▸ TRY IT
Your task is to reproduce, exactly and only, the lines running from the line containing "Page size: 1241x1754." to the end of the data below, both included.

Collected data:
Start of Block

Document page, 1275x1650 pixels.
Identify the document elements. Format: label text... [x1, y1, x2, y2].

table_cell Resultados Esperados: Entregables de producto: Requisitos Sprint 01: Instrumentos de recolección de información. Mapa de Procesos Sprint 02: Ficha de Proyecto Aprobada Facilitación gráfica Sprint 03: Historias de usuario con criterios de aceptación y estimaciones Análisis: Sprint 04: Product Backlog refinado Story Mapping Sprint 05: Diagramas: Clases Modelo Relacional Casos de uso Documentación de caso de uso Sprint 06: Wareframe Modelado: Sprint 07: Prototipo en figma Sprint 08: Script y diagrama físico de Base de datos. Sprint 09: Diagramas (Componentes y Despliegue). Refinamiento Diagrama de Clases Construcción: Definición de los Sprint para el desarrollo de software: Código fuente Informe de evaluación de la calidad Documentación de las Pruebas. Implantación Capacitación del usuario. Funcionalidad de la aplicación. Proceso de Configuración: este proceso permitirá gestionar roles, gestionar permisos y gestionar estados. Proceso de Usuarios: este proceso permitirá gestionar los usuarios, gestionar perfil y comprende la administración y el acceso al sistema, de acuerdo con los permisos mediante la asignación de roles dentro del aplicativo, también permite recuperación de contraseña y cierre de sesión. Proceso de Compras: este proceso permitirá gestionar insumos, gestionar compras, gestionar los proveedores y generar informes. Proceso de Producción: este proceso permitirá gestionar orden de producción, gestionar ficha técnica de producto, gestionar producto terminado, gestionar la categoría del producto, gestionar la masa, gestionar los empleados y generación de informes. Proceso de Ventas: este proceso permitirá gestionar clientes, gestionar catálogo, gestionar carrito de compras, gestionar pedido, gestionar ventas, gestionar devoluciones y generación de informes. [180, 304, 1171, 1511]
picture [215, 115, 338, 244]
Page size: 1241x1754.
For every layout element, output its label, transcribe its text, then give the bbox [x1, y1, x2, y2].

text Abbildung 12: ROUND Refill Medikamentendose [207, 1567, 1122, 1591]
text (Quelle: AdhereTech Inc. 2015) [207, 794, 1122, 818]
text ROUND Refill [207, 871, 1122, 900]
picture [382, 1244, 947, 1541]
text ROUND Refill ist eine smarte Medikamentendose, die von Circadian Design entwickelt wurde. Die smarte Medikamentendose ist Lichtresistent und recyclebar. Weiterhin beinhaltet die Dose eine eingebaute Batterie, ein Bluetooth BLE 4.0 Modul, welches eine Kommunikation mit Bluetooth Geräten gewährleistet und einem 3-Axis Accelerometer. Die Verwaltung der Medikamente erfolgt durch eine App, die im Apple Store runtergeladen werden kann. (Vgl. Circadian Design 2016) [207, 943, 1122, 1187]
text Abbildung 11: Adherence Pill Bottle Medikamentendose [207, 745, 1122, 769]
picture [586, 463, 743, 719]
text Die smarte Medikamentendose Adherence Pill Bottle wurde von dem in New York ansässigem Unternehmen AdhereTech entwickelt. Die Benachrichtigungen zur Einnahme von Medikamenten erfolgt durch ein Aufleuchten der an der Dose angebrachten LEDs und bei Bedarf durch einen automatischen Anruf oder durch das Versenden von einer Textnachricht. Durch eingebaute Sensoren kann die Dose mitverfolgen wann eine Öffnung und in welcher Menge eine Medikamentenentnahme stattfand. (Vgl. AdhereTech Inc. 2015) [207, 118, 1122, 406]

End of Block

▸ RESULT OF THIS EXERCISE
Page size: 1241x1754.
For every layout element, output its label, transcribe its text, then give the bbox [x1, y1, x2, y2].

text Abbildung 12: ROUND Refill Medikamentendose [207, 1567, 1122, 1591]
text (Quelle: AdhereTech Inc. 2015) [207, 794, 1122, 818]
text ROUND Refill [207, 871, 1122, 900]
picture [382, 1244, 947, 1541]
text ROUND Refill ist eine smarte Medikamentendose, die von Circadian Design entwickelt wurde. Die smarte Medikamentendose ist Lichtresistent und recyclebar. Weiterhin beinhaltet die Dose eine eingebaute Batterie, ein Bluetooth BLE 4.0 Modul, welches eine Kommunikation mit Bluetooth Geräten gewährleistet und einem 3-Axis Accelerometer. Die Verwaltung der Medikamente erfolgt durch eine App, die im Apple Store runtergeladen werden kann. (Vgl. Circadian Design 2016) [207, 943, 1122, 1187]
text Abbildung 11: Adherence Pill Bottle Medikamentendose [207, 745, 1122, 769]
picture [586, 463, 743, 719]
text Die smarte Medikamentendose Adherence Pill Bottle wurde von dem in New York ansässigem Unternehmen AdhereTech entwickelt. Die Benachrichtigungen zur Einnahme von Medikamenten erfolgt durch ein Aufleuchten der an der Dose angebrachten LEDs und bei Bedarf durch einen automatischen Anruf oder durch das Versenden von einer Textnachricht. Durch eingebaute Sensoren kann die Dose mitverfolgen wann eine Öffnung und in welcher Menge eine Medikamentenentnahme stattfand. (Vgl. AdhereTech Inc. 2015) [207, 118, 1122, 406]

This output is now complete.